Just as you probably observed.

I won't harass you with the differential equation that expresses the rate of change of $V_L$ with respect to $R_{LOAD}$. But it's not a very good way to go, most of the time. The bottom line is that your load must be lighter than the original divider by at least a factor of 10 but usually even more than that. So if your load needs $100\:\textrm{mA}$ for example, then your resistive divider should be using perhaps several amps! Which is usually considered "crazy."

A simple solution is to use an emitter follower: simulate this circuit

In this case, you are letting the BJT's collector handle most of the work with only a much smaller "load" now on the resistive divider. Since a BJT can often provide $\beta\ge 100$ times (or more) collector current than the required base current, the base current will be $\beta$ times smaller than your load current. (Larger current BJTs may have a smaller $\beta$, but I'm just trying to get the general idea across for now.) So, now the resistive divider only needs to be requiring perhaps 5 to 10 times less current than the load. Which is almost good, now.

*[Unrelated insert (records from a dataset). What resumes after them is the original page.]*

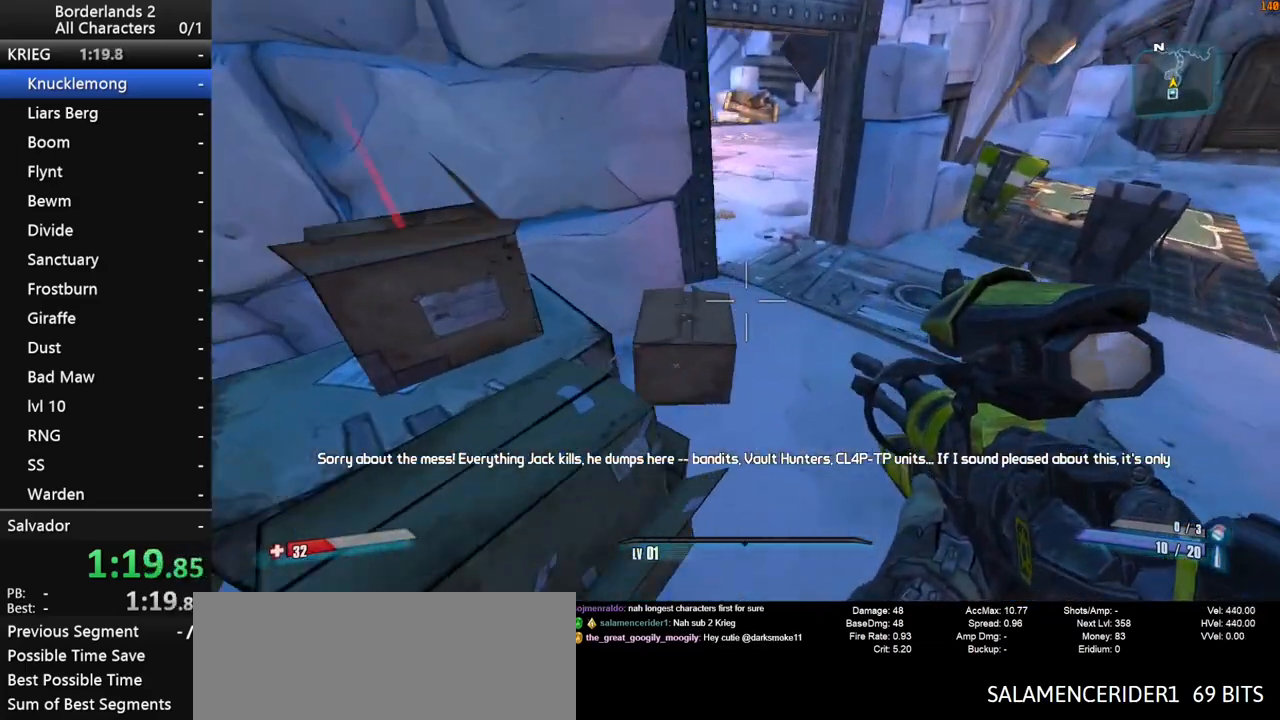
{"keys": ["e", "space"], "mouse": [], "mouse_move": "down", "events": [[33, "w", "up"], [83, "e", "down"], [133, "e", "up"], [267, "e", "down"], [350, "space", "down"]]}
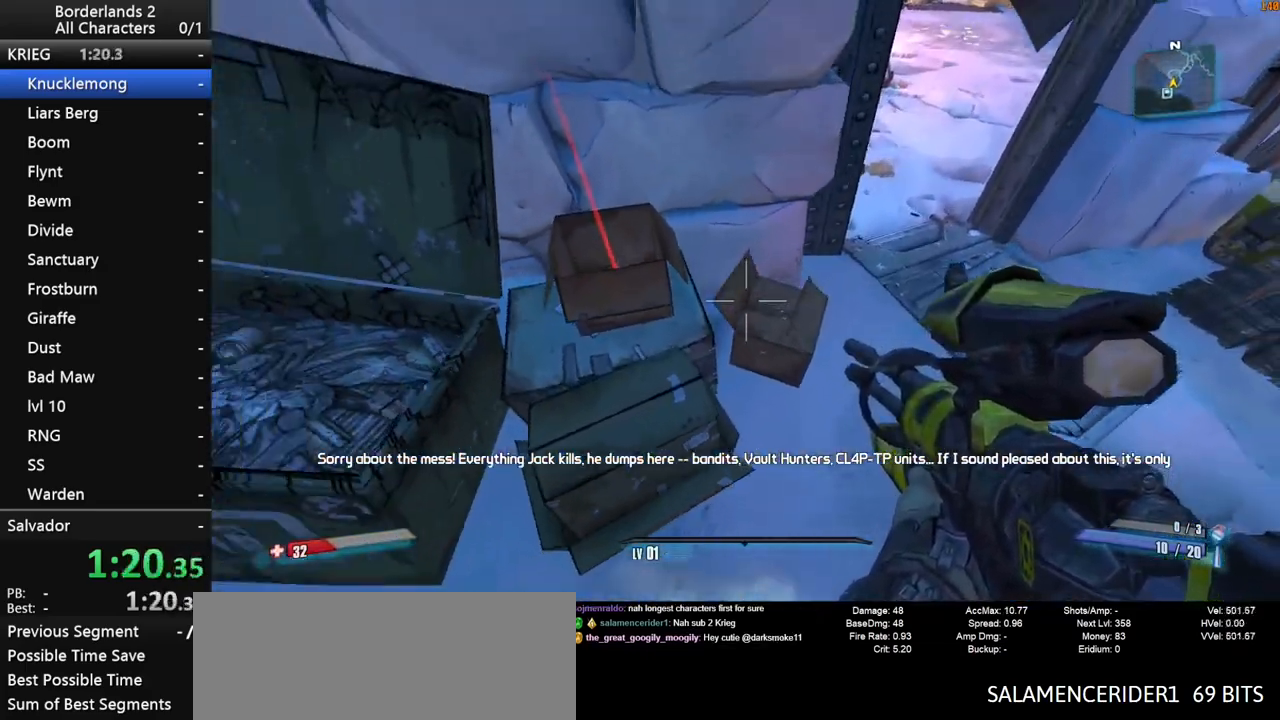
{"keys": [], "mouse": [], "mouse_move": "still", "events": [[50, "w", "down"], [100, "space", "up"], [233, "e", "up"], [233, "w", "up"], [333, "e", "down"], [417, "e", "up"]]}
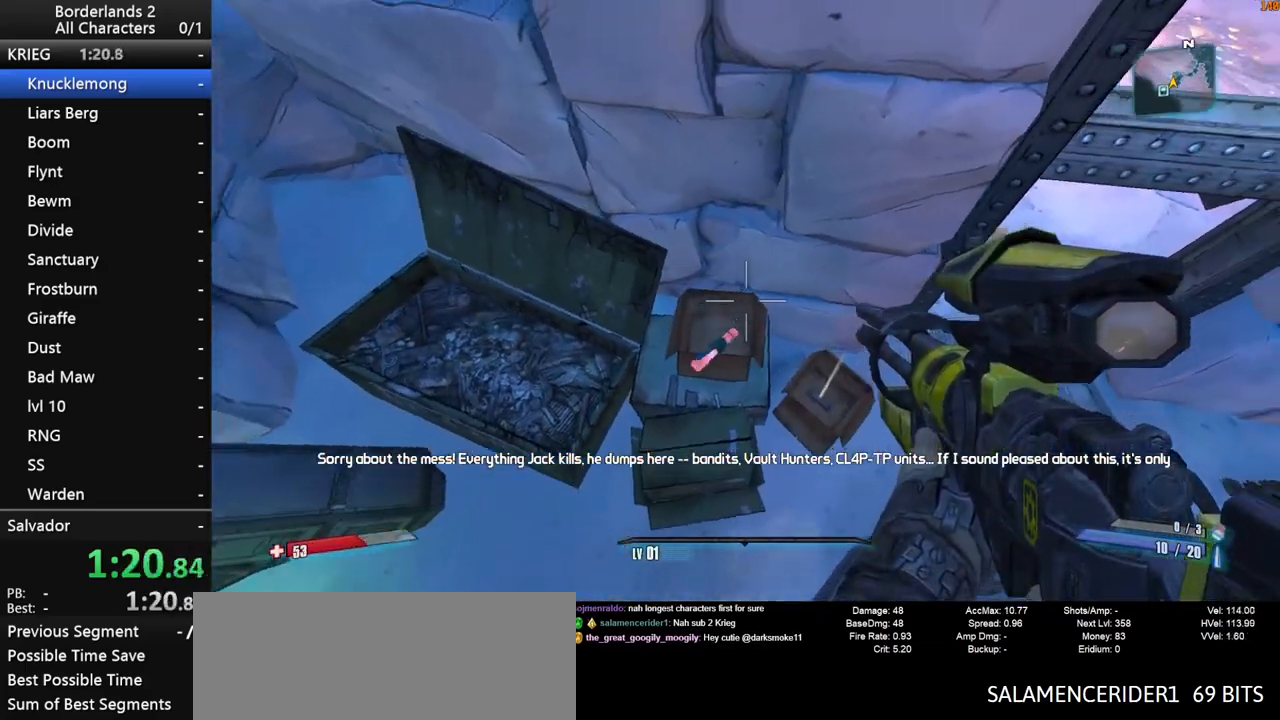
{"keys": ["e"], "mouse": [], "mouse_move": "right", "events": [[17, "e", "down"], [117, "e", "up"], [200, "e", "down"], [250, "e", "up"], [350, "e", "down"], [433, "e", "up"], [483, "e", "down"]]}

But you will need to compute a resistive divider that provides about $V_{BE}\approx 700\:\textrm{mV}$ more than your load uses. And there will still be some variation on the load voltage as the load draws more or less current. But it will be much, much better than just using two resistors to set the voltage.

An additional step that can be taken is to use a zener for $R_2$. And/or to replace the BJT above with a Darlington, instead, and further adjust the divider voltage to accommodate it's still larger $V_{BE}$. But I don't want to dwell too long on all this. So I'm stopping here.

It seems you have this: With no load, that will produce the voltage (Vin R2)/(R1 + R2) = 3.33 V. However, this comes at the impedance of R1 parallel with R2. R1 // R2 = 67 Ω. Put another way, from the point of view of something connected to OUT, your circuit is equivalent to: From this, it should be more obvious that the voltage at OUT will drop when you try to draw current from it. In fact, if you short OUT to ground, the voltage is completely across the resistor and the current is (3.33 V)/(67 Ω) = 50 mA.

You can make the output stiffer (be able to supply more current) by lowering both resistors, but that increases the quiescent current. And, the output voltage will still sag proportional to the current, just less so.

This is why voltage dividers are not very useful for providing a lower voltage you intend to draw significant power from. A better answer is a voltage regulator. There are plenty of 3-terminal 3.3 V fixed voltage regulators available that can take 5 V in and produce a reasonably steady 3.3 V out from 0 to 100s of mA.

Your current calculation should depend on how you have the resistors connected.

If you have them in series (as most voltage dividers are) then the current is the same through both resistors

I = V/(R1 + R2)
= 5V/300
= 16.6mA


Then, if you wanted to attach a load at the 3.3V voltage, you need to calculate the current through each of the branches (the load and the resistor in parallel to it). If you want to get more current you could use a couple transistors as described here: current amplifiers & Buffers to build a current amplifier instead!

You ask "How are voltage dividers useful?"

Well, every time you need to scale down a voltage! The voltage comparator above compares both voltages on its "+" and "-" outputs and sets its output to the positive or negative supply voltage as a result of the comparison. (output positive if IN+ > IN- for example).

So if you want to compare the input with a threshold voltage, you need to generate this voltage first. For simplicity, a divider from the supplies works fine. Adjust R1 and R2 (or use a pot) to have the threshold you need.

This is just an example, you find voltage dividers everywhere, in the feedback of an opamp or voltage regulator, etc.

Now if you want to create 3.3V from your 5V supply, then you need a voltage regulator. There are tons of those, depending on input to output voltage, current, etc.

Am I doing something wrong here?

You used too big of resistors. Use smaller ones for bigger current flow.